On March 2, 2017, the newly confirmed Secretary of the Interior, Ryan Zinke, signed Secretarial Order 3346, revoking Director’s Order No. 219. Many hunting and shooting sports groups hailed the revocation as a positive move, including the conservation organization, Ducks Unlimited. However, because many were not familiar with the context of the prior order that Secretary Zinke was revoking, the press release from Ducks Unlimited praising the decision was greeted by plenty of confusion, consisting of equal parts anger and excitement. The comments generated on Ducks Unlimited’s Facebook posting on this topic were evidence enough of the public bemusement.

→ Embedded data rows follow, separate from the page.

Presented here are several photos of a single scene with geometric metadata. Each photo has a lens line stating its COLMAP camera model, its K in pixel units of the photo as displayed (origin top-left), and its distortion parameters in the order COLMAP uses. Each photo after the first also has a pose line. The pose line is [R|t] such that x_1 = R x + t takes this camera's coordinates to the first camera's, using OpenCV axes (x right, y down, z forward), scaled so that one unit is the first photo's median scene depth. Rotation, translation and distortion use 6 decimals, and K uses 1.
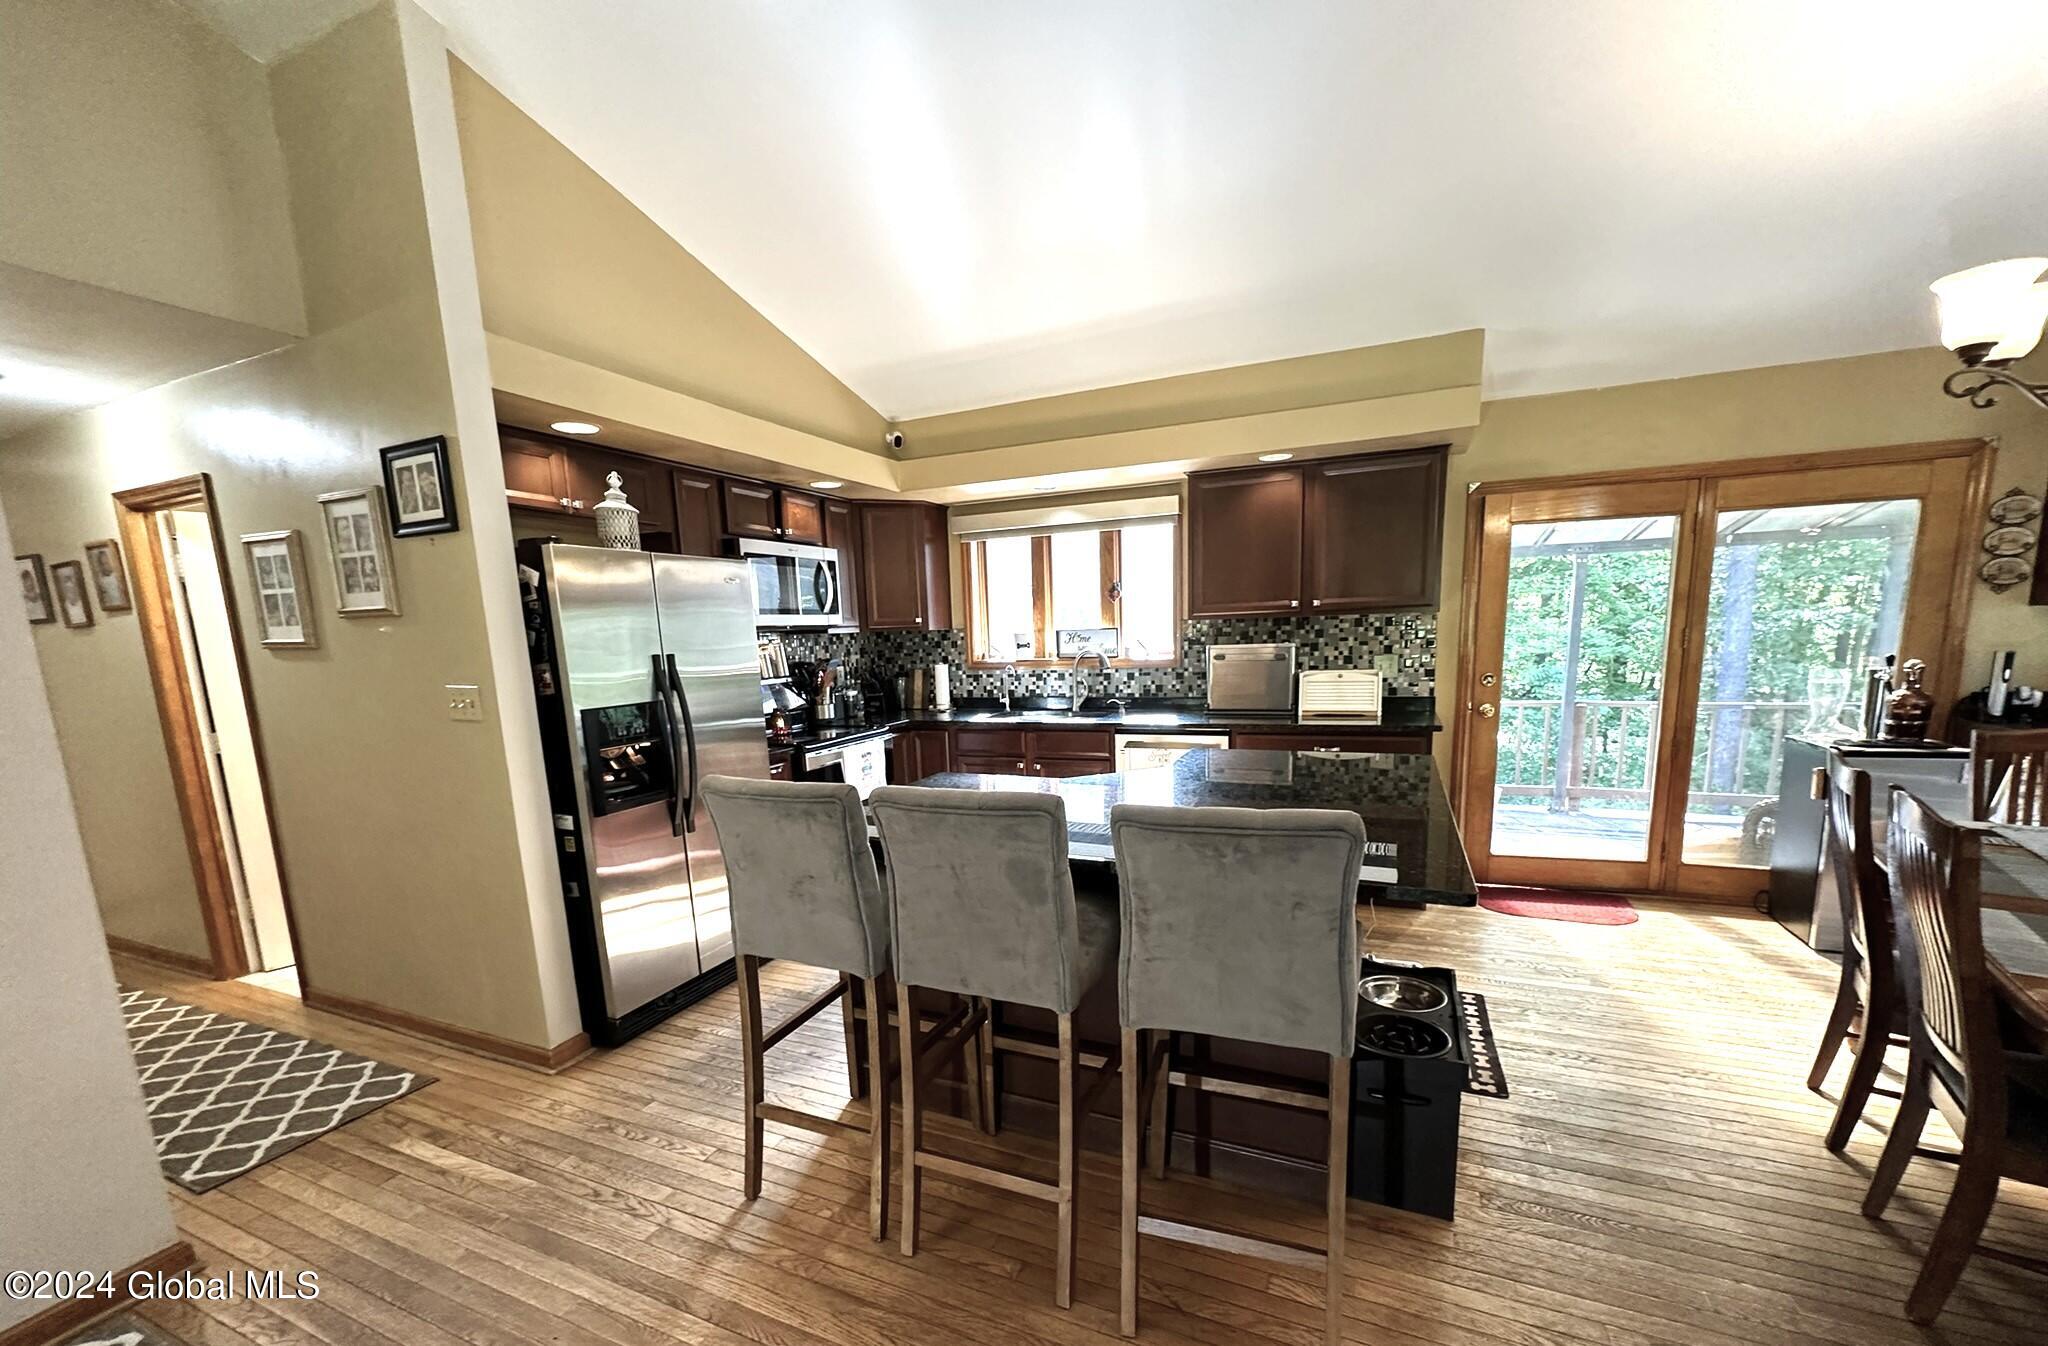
lens RADIAL K [[813.1, 0, 1043.2], [0, 813.1, 768.9], [0, 0, 1]] dist [0.000194, 0.000008]
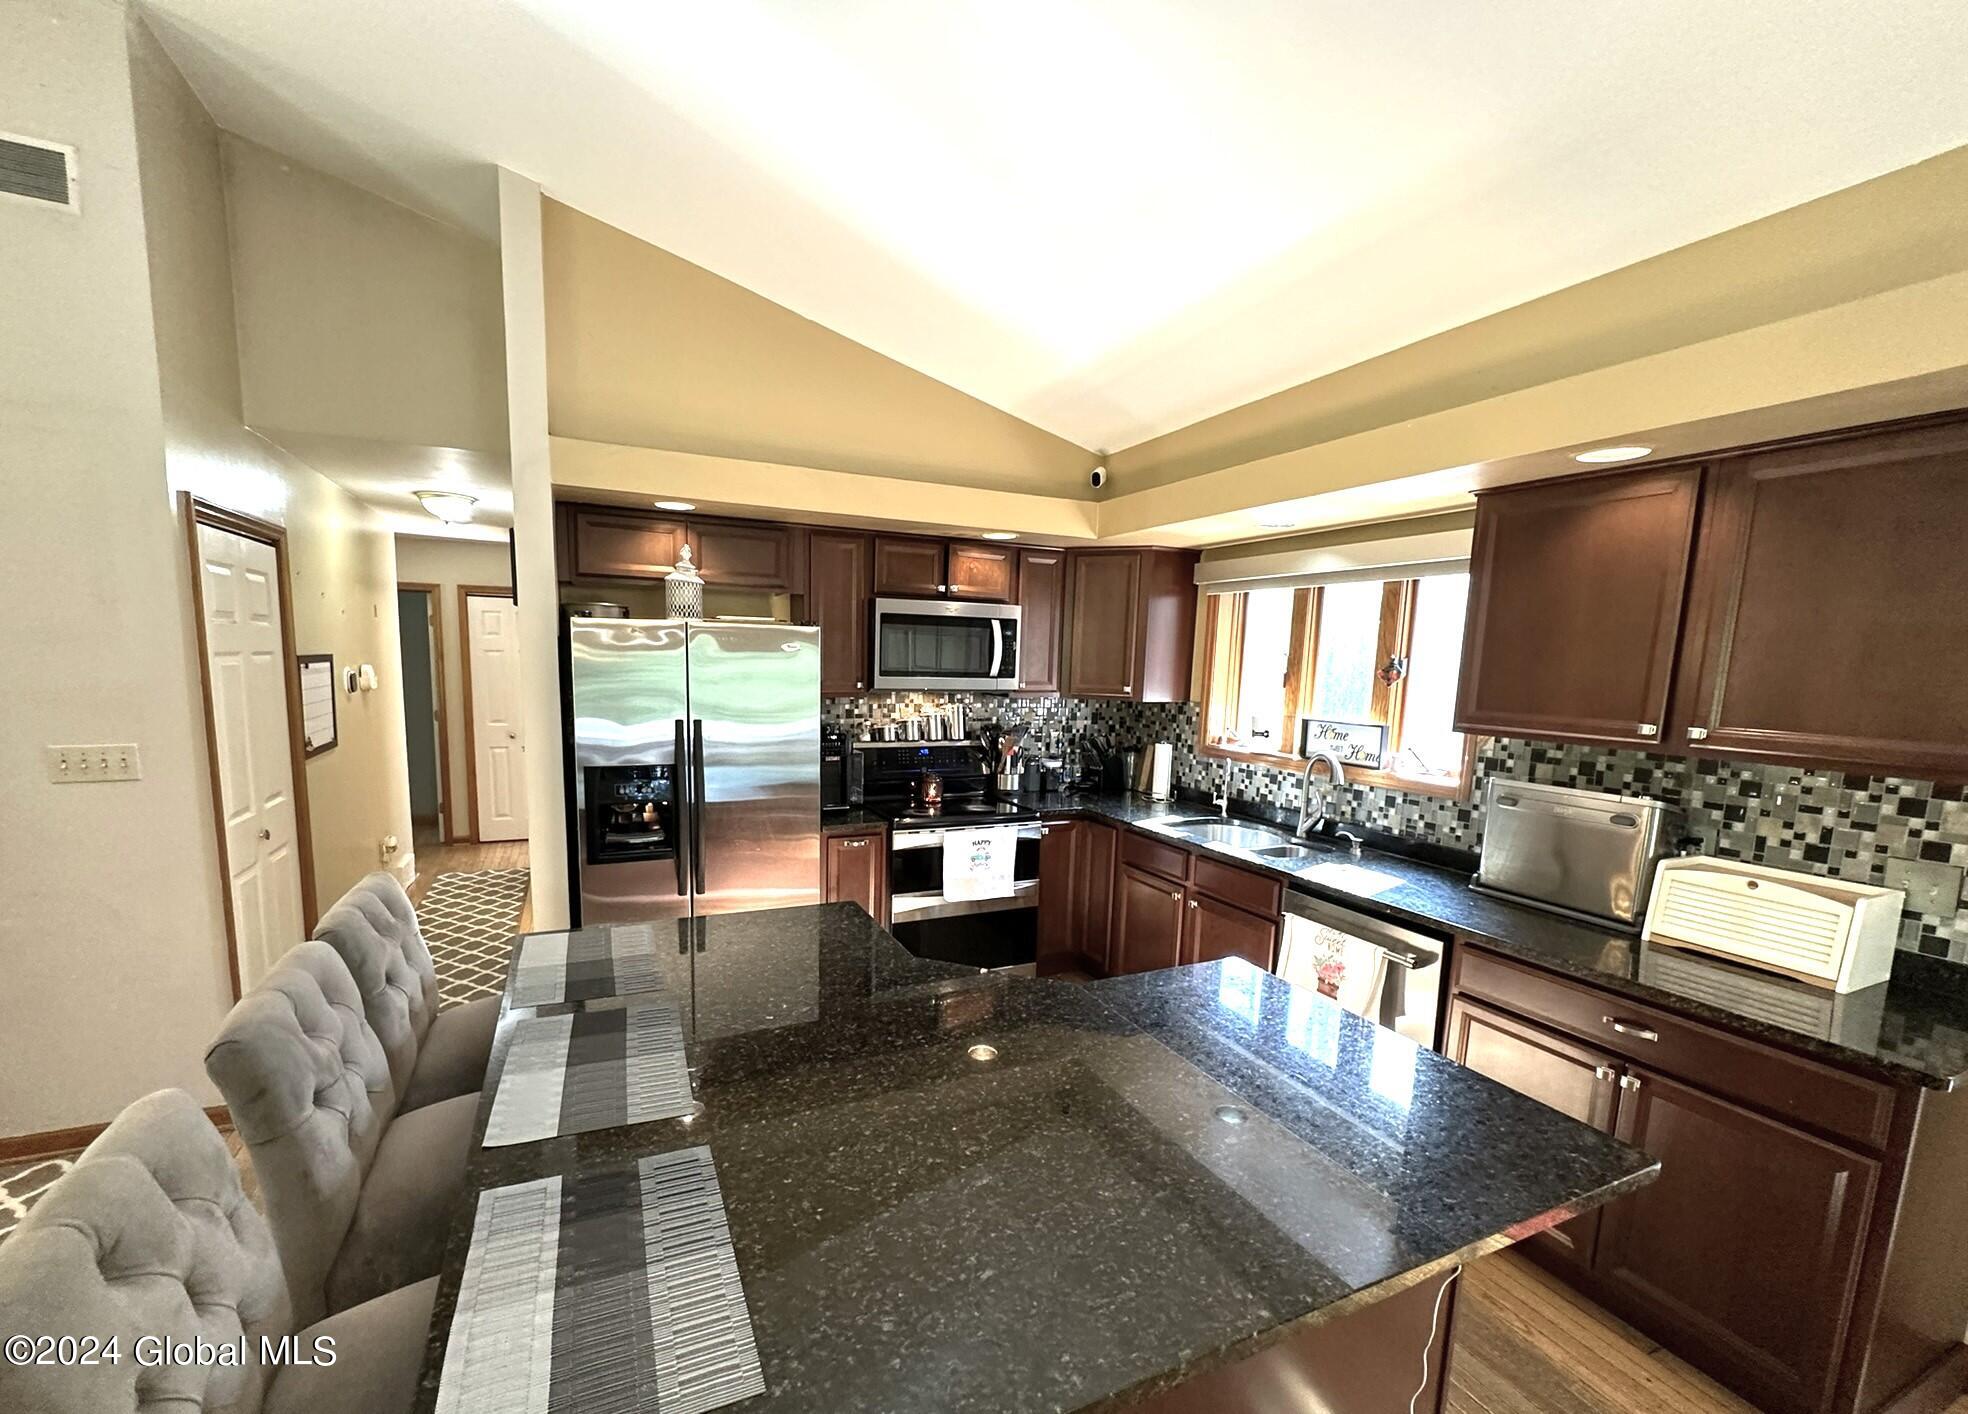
lens RADIAL K [[828.0, 0, 934.6], [0, 828.0, 776.9], [0, 0, 1]] dist [0.002664, -0.000381]
pose [[0.732172, 0.153149, -0.663679, 0.317548], [-0.168566, 0.984825, 0.041293, -0.112945], [0.659931, 0.081640, 0.746877, 0.293045]]
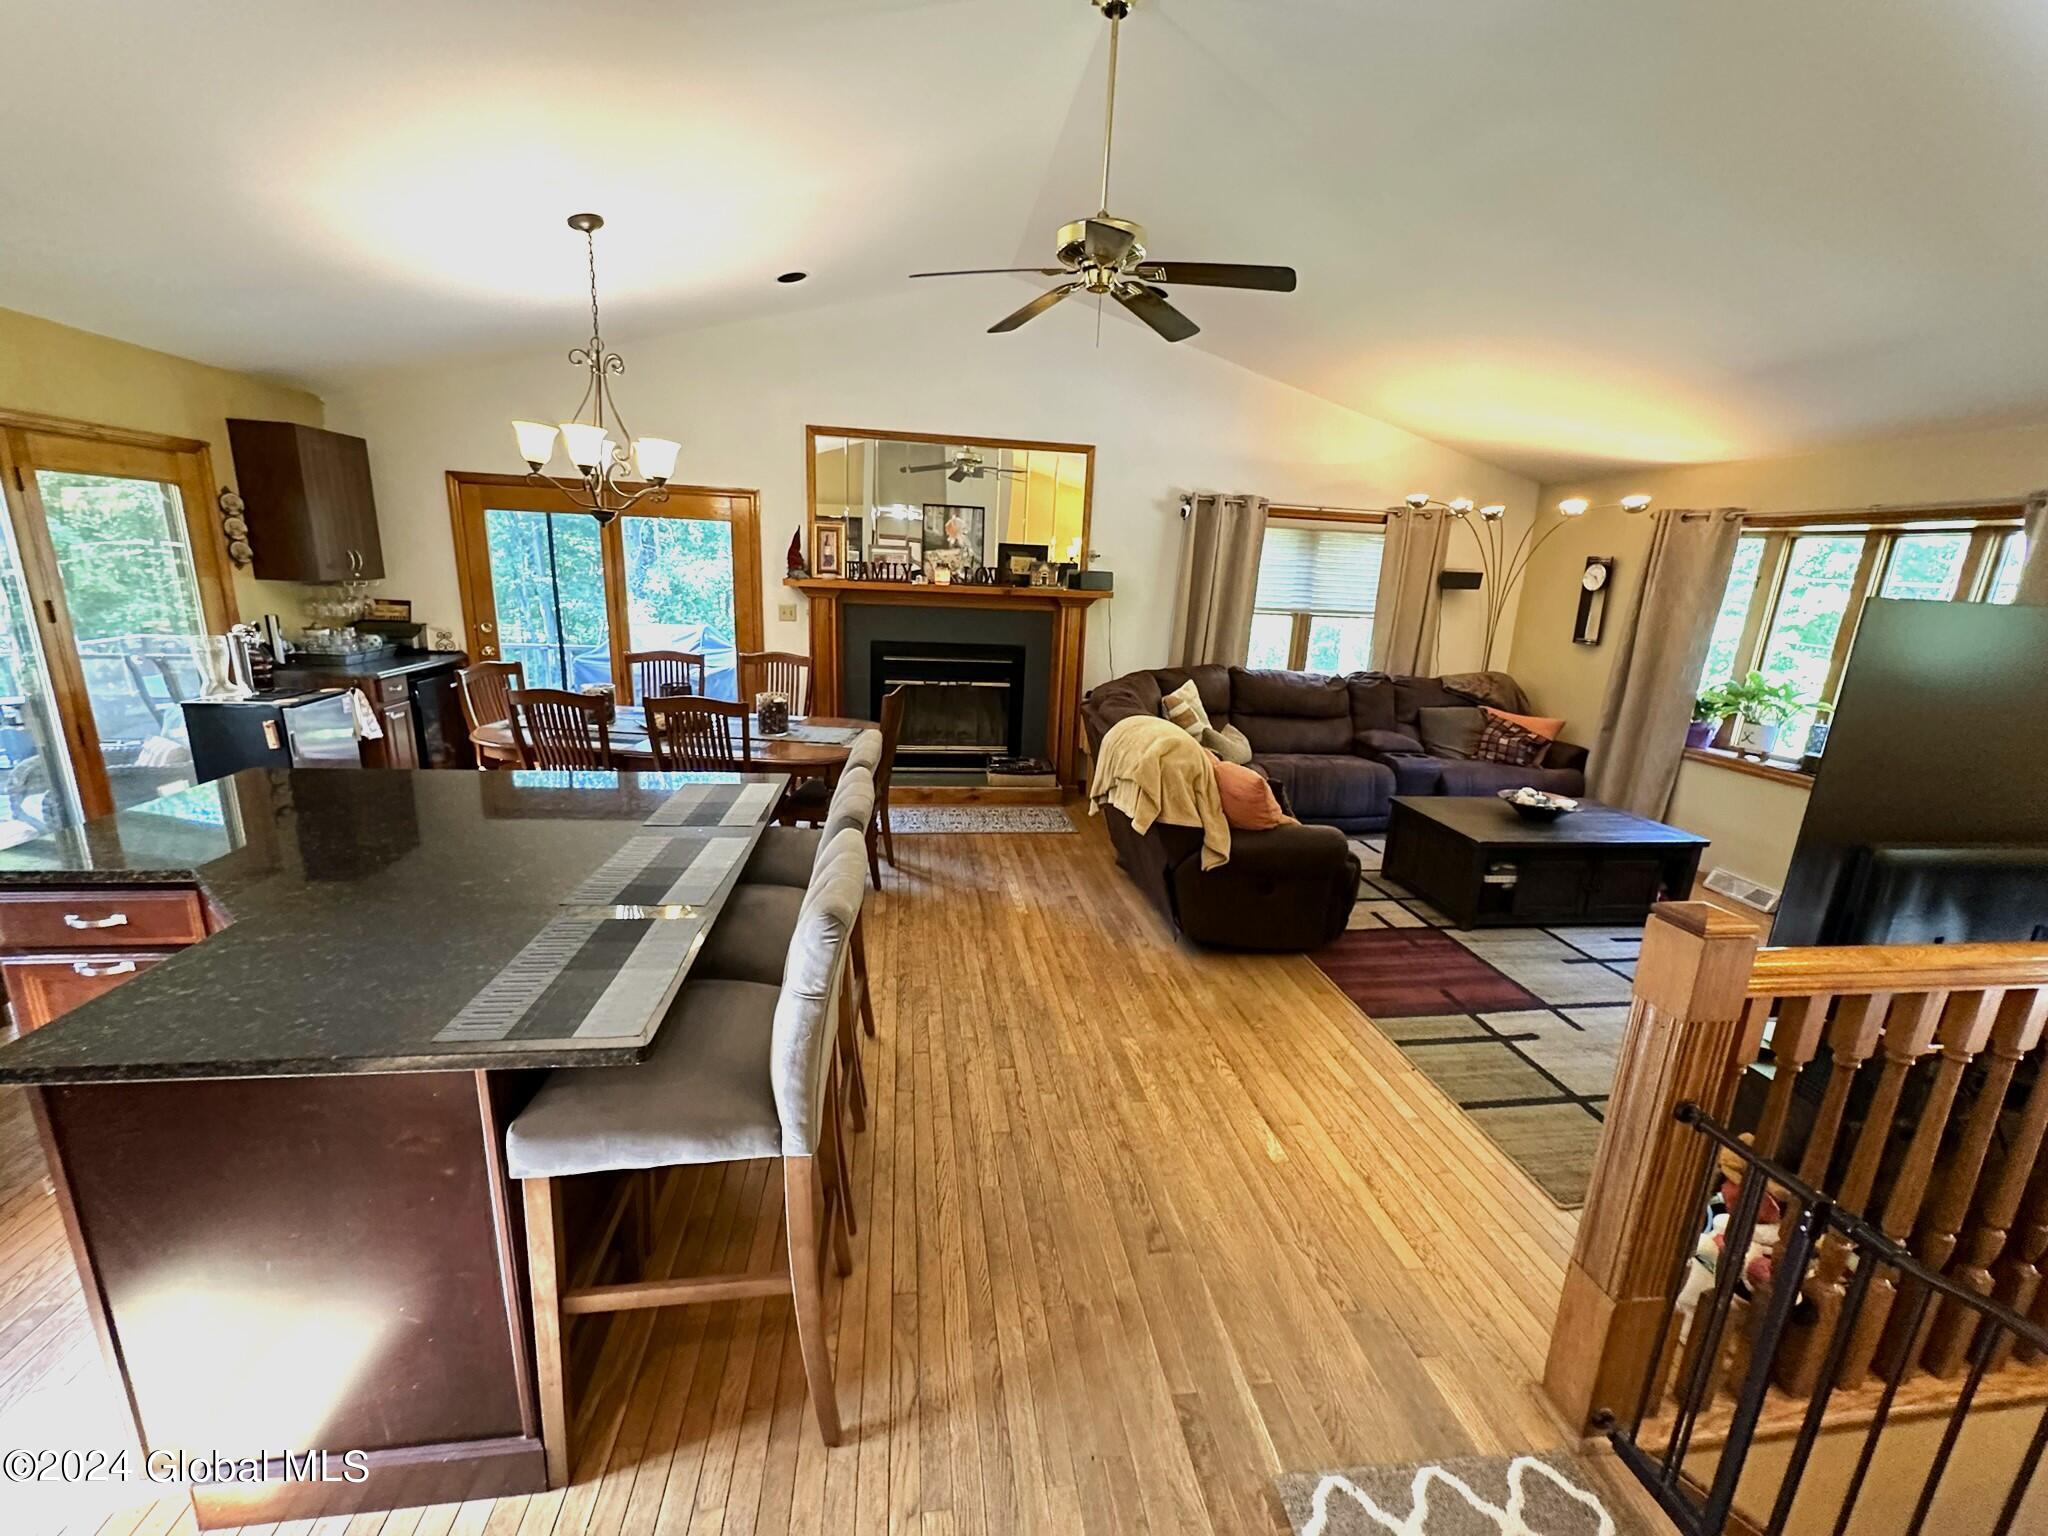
lens RADIAL K [[825.2, 0, 1020.0], [0, 825.2, 764.4], [0, 0, 1]] dist [0.001313, 0.000152]
pose [[-0.505377, -0.187804, 0.842214, -0.449816], [0.121324, 0.950868, 0.284834, -0.112397], [-0.854327, 0.246129, -0.457761, 0.480380]]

The confusion stems from the mistaken perception that Secretary Zinke had reversed decades of federal law prohibiting the use of lead shot while hunting waterfowl. That law remains firmly in place (50 C.F.R. § 20.21(j)). Instead, Secretarial Order 3346 merely made it possible for hunters to again use lead bullets for animals like deer while on lands regulated by the Fish & Wildlife Service, and for fishing enthusiasts to use lead tackle in federally-regulated waters. Further, organizations with many hunting members were also pleased by Secretary Zinke’s accompanying order intended to promote more opportunities to hunt and fish on public wild lands.
Whatever one makes of the controversy surrounding the Order, waterfowl hunters should be careful to note that the same rules prohibiting lead shot since 1991 still apply today.